Ehebruch und Homosexualität waren lange Zeit strafbar Vor 35 Jahren: Als die Liebe legal wurde

Düsseldorf (rpo). Rufe nach freier Liebe standen Ende der sechziger Jahre einem Staat gegenüber, der Ehebruch und Homosexualität mit Gefängnis bestrafte. Erst am 25. Juni 1969 schaffte der Bundestag mit dem Ersten Strafrechtsreformgesetz den Staat als Sittenwächter weitgehend ab. Die schon in den fünfziger Jahren von Gustav Heinemann eingeleitete Reform des Strafgesetzes von 1871 hatte bis zuletzt heftige Debatten ausgelöst. Besonders die Strafbarkeit von Homosexualität und Ehebruch war für viele Abgeordnete ein Eckpfeiler der Sittlichkeit. Deshalb sollte christlichen Geboten wie "Du sollst nicht Ehebrechen" weiterhin mit der Androhung von Gefängnis Nachdruck verleihen werden.

Außerdem, argumentierte der CDU-Abgeordnete Hans Würmeling, "Wer die Strafbarkeit des Ehebruchs aufhebt, hält wohl nachträglich die immerhin 1.365 Bestrafungen wegen Ehebruchs in den Jahren 58 bis 66 nicht für richtig." Doch der damalige SPD-Justizminister Horst Ehmke lässt sich nicht auf dieses Scheinargument ein. Für ihn zählt nur die Frage, "ob die Vorschrift zur Strafbarkeit des Ehebruchs zur Intaktheit der Ehe beiträgt." Dieser Sicht schließt sich letztlich die Mehrheit der Bundestagsabgeordneten an. Der Ehebruch-Paragraph 172 wird gestrichen.

Angst vor Homosexualität

Weniger erfolgreich war der Vorstoß zur Beseitigung des Paragraphen 175, der Homosexualität mit bis zu drei Jahren Gefängnis bestrafte. Die Angst vor der Homosexualität lag tief, wie die Zahlen belegen: Zwischen 1945 und 1969 wurden rund 65.000 Menschen wegen des Paragrafen 175 belangt.

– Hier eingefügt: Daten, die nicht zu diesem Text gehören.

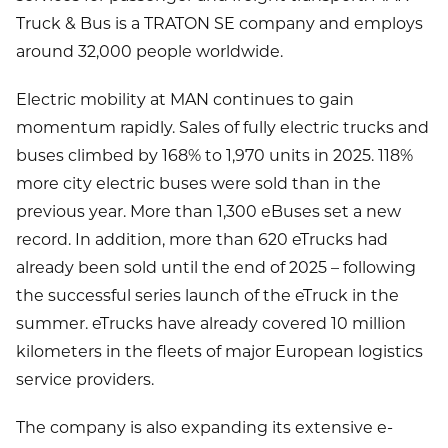
Truck & Bus is a TRATON SE company and employs
around 32,000 people worldwide.
Electric mobility at MAN continues to gain
momentum rapidly. Sales of fully electric trucks and
buses climbed by 168% to 1,970 units in 2025. 118%
more city electric buses were sold than in the
previous year. More than 1,300 eBuses set a new
record. In addition, more than 620 eTrucks had
already been sold until the end of 2025 – following
the successful series launch of the eTruck in the
summer. eTrucks have already covered 10 million
kilometers in the fleets of major European logistics
service providers.
The company is also expanding its extensive e-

Einige Abgeordnete forderten sogar, die Strafen für homosexuelle Handlungen zu verschärfen.

Dass der Paragraph entschärft und Homosexualität unter Erwachsenen trotz aller Widerstände straffrei wurde, dürfte nicht zuletzt an einer von Prominenten wie Carl Friedrich Weizsäcker und Hans Magnus Enzensberger unterzeichneten Petition gelegen haben. Darin argumentieren die Verfasser, das Gesetz habe noch keinen “Konträrsexuellen von seinem Trieb befreit, wohl aber viele Menschen in Schande und Verzweiflung, ja Irrsinn und Tod getrieben„. Doch erst 1994 wurde der Paragraph 175 vollständig abgeschafft.

Kampf für sexuelle Selbstbestimmung

Trotz einiger Rückschläge ist Sexualität heute weitgehend Privatsache. Das hat auch in den Überschriften des Strafgesetzbuchs Ausdruck gefunden: Aus dem Kapitel "Straftaten gegen die Sittlichkeit" sind "Straftaten gegen die sexuelle Selbstbestimmung" geworden. Das Strafrecht dient nicht mehr dazu, moralisch konformes Verhalten durchzusetzen. Strafrechtliche Grenzen werden nur dort gezogen, wo die Freiheit des einzelnen in Widerspruch zur Freiheit der anderen gerät und wo Leben, Gesundheit, Eigentum und die Entwicklung von Kindern und Jugendlichen gegen Übergriffe geschützt werden muss.